Source passage:
----------
How we cite our quotes: (Part.Chapter.Paragraph)
Quote #4
A white man who wanted to say a pretty thing to you would write: "I can never forget you." The African says: "We do not think of you, that you can ever forget us." (1.4.66)
In this quote race is seen through language. For the narrator, the white man speaks plainly, and privileges himself, starting with the "I". The African, however, uses a much more roundabout way of speaking, and is focused on the group, using "we".
Quote #5
The ideas of justice of Europe and Africa are not the same and those of the one world are unbearable to the other. (2.2.8)
Justice is one of those concepts that we tend to think of as pretty much impossible to question. We typically think that there is a fair way to do things, and it shouldn't change from one race to the other. The Baroness questions that transcendent nature of justice when she compares the European and African notions of justice.
----------
Exercise instructions:
- a) In the source passage on race and justice, what two notions of justice does the Baroness compare?
- b) Read the source passage on race and justice and say whether each statement agrees with it, quoting the words that decide: (i) The white man's way of speaking starts with "I". (ii) The ideas of justice of Europe and Africa are the same. (iii) The African speaks more directly than the white man.
- c) Go on writing the commentary on the race and justice quotes, starting right after its last sentence.
You won't need the rows that come next for any of this work.

Dataset excerpts:
----------
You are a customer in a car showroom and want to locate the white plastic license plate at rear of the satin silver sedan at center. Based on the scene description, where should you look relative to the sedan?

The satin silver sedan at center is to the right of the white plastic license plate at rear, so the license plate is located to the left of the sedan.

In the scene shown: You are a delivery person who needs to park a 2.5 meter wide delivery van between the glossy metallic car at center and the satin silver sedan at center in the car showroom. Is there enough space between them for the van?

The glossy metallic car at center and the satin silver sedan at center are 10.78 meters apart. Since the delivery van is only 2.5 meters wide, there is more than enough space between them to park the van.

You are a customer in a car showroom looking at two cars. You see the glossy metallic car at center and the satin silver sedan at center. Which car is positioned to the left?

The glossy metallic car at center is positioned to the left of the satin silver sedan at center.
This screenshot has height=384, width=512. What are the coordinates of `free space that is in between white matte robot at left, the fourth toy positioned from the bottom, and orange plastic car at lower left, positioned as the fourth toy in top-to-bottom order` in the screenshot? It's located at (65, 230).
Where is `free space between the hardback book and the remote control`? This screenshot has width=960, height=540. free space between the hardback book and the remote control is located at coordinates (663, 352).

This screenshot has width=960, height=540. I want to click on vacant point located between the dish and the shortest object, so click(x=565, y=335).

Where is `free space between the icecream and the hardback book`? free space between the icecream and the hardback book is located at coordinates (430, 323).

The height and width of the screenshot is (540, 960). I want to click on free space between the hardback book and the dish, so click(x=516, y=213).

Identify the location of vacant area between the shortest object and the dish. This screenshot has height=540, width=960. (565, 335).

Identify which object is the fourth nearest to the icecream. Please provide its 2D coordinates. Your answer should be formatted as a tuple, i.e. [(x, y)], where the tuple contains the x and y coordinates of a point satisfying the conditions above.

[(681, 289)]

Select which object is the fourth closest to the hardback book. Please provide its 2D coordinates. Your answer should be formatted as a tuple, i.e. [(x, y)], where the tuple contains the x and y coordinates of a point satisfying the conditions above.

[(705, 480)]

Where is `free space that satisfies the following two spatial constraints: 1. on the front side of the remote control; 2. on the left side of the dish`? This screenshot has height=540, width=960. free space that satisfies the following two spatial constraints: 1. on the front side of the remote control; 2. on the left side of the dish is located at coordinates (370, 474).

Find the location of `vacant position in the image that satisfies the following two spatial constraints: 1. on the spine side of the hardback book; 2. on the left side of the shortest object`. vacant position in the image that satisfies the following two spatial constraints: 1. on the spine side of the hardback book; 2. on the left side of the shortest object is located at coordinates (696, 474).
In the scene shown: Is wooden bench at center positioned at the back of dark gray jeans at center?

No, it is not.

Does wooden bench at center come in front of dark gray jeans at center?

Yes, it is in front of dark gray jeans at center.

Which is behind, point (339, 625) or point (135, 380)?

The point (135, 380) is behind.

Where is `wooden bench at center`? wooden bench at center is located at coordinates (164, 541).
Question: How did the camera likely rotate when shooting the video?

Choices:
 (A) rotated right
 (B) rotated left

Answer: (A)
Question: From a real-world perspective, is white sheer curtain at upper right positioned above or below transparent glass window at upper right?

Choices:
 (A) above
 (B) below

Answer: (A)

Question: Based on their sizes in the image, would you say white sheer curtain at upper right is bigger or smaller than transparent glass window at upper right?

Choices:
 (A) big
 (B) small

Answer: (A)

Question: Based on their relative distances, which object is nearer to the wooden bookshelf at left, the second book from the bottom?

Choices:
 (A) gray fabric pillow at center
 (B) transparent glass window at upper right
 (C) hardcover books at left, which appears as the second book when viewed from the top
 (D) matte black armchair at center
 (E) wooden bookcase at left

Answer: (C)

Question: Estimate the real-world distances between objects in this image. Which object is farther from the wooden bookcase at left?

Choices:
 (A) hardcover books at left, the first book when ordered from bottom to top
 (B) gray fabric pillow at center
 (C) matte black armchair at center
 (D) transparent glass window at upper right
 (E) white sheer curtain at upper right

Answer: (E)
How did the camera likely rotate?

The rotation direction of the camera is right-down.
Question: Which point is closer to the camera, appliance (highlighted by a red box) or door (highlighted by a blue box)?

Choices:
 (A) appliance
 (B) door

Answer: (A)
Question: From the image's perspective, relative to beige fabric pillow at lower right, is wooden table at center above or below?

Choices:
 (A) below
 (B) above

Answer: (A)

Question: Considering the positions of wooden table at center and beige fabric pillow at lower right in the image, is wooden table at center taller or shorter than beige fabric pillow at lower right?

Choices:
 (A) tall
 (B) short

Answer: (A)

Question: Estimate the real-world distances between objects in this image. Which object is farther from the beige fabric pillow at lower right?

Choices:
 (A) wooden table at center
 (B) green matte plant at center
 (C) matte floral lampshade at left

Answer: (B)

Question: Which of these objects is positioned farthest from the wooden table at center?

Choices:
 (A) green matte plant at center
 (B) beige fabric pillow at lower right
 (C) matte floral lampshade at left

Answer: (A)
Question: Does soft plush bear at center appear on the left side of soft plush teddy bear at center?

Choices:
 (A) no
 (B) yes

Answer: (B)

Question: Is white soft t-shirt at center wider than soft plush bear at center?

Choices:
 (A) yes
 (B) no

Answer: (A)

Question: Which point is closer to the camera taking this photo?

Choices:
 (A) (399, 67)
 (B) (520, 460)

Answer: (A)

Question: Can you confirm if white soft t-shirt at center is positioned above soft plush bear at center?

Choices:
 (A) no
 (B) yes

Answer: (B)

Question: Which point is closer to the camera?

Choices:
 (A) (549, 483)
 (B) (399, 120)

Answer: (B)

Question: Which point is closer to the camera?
----------
Activity answers:
- a) She compares the European and African notions of justice.

- b)
(i) Yes: "the white man speaks plainly, and privileges himself, starting with the "I"".
(ii) No: "The ideas of justice of Europe and Africa are not the same".
(iii) No: "The African, however, uses a much more roundabout way of speaking".

- c)
Quote #6
The Europeans who have built and equipped the hospitals, and who are working in them, and have with much trouble got the patients dragged there, complain with bitterness that the Natives know nothing of gratitude, and that it is the same what you do to them. To white people there is something vexatious and mortifying in this state of mind in the Natives. (2.4.6-7)
The hospital, which might seem like a pretty straightforward space of do-gooding, turns into a racial war zone in colonial Africa. The white Europeans expect that the Natives who are "dragged" into the hospitals will then show their undying gratitude for curing them. Of course, the words "dragged" and "trouble" point to a perspective that has the hospital symbolizing, once again, white domination over the African races.